Correct, 0.16 Amps is 160 milliamps. The GM spec for acceptable parasitic drain (for alarm and passive entry systems) is 30 milliamps. 160 will drain a healthy battery in ~a week give or take a couple days.

Dirt (Surface discharge) is a common problem when there are several days between use but this doesn’t sound like your issue here.
Do you have a under the hood light?
Faulty trunk lights and engine compartment lights are good for killing a battery in just a few days and hard to find. They are suppose to turn off when the lid is down but don’t always do what they are suppose to.

I have had 2 cars that had this problem and just a couple years ago one of my grandsons had the same problem, found that one right away :slight_smile:

I did some poking around on Sunday and didn’t find the problem. Thanks for reminding me of the under hood light. I think I will have to do some checking at night because otherwise I can’t even find all the lights.

Not sure how to test for something drawing a current without turning something on. I saw that some of the underdash lights have a voltage at the connections when the light is off. Is the switch on the ground side of the light? Can this voltage get back to the battery through some short? How would I find that?

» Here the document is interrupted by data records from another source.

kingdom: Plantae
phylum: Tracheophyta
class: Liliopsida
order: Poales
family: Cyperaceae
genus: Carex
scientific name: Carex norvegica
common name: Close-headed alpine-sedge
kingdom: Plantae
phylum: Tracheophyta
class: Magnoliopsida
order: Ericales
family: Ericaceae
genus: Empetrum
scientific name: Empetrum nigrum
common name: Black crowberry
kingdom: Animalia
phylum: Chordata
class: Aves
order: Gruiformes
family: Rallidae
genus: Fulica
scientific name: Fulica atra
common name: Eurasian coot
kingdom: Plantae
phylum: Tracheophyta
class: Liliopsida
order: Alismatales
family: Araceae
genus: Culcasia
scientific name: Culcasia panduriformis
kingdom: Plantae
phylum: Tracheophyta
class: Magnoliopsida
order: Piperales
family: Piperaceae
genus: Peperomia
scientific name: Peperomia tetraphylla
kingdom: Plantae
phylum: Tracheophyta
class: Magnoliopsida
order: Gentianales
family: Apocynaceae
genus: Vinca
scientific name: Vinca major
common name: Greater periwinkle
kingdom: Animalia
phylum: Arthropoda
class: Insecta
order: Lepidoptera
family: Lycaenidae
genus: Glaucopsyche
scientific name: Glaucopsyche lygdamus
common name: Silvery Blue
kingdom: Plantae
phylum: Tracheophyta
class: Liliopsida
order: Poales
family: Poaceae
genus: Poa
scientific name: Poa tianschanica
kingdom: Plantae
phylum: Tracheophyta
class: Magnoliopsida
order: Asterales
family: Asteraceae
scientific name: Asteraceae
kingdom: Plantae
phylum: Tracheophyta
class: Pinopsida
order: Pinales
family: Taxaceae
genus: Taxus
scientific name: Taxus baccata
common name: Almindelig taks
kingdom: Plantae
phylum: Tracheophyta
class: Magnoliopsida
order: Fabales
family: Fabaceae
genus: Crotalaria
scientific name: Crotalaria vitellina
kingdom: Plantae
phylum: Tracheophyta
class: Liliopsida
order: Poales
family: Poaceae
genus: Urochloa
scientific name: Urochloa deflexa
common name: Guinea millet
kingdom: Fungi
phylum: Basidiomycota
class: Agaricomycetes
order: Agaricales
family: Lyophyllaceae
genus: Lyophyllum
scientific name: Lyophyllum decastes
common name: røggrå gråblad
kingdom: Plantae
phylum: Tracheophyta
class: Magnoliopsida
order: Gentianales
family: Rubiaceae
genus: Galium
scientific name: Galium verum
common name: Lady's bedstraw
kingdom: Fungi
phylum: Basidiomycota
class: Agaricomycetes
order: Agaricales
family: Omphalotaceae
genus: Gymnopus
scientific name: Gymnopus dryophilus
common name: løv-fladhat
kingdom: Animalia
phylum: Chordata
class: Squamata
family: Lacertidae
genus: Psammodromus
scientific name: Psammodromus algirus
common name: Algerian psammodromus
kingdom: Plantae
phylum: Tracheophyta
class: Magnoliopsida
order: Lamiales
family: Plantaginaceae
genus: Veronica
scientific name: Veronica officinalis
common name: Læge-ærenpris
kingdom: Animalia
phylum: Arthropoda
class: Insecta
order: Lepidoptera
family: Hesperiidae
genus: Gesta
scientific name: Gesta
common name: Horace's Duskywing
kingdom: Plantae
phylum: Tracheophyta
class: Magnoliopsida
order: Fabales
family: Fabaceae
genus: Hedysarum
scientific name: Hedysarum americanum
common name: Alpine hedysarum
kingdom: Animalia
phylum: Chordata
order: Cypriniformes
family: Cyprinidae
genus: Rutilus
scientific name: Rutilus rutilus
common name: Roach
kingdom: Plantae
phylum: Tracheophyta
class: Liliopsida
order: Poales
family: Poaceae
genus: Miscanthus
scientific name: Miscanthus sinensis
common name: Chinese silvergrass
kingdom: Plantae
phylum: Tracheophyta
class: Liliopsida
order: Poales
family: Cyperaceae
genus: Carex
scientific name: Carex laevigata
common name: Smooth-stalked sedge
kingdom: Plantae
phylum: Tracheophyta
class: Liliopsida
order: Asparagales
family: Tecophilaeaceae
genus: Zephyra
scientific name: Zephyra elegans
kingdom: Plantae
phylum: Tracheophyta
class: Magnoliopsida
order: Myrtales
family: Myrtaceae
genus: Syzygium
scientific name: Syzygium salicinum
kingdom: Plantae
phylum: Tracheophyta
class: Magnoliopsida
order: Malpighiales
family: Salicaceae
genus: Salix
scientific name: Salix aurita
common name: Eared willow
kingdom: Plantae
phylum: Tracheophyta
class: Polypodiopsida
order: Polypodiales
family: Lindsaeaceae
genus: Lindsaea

One thing that makes me anxious about this truck is that the interior lights stay on for a little while after the door closes. I guess if they stay on, the current would be 3-4 amps. Probably isn’t the problem–just makes me think more than I want to.

Anyway, I won’t be losing anymore batteries while the fuse is out so that helps me sleep better.

I am not sure how every switch operates. some are just inputs to the PLC or computer especially the ones on delays.
On the 1st car that had this issue it had been in the body shop for deer collision repair and the under hood light/switch was installed upside down and after a couple battery replacements i saw no frost on the hood in a neat small circle.

As for testing Gary T is much more qualified as are many others, however i do use a totally Redneck method of troubleshooting! i when possible dis-connect and then watch for a spark when i reconnect. a dead circuit will not spark AND for those nuisance check engine lights a 1 inch piece of electricians tape and problem solved!
So use my advice at your own risk :wink:

So far we know that you have a 1997 Chevy S-10, and when you pull the “courtesy light fuse” the amp draw drops to zero.

It would be helpful if you told us which engine is in the S-10, whether it’s an auto or manual trans (there might be a different wiring schmatic), and if it’s a Canadian, or U.S. manufacture. It would also be useful if you supplied the number of the courtesy light fuse.

Meanwhile, disconnect each electrical component, one at a time, along the courtesy light fuse circuit. Replace the fuse, and check your amp draw. One thing to remember is that while you’re poking around, moving wires, and jiggling components, your trouble might go away. It happens. Bad connections are made good, relays become unstuck.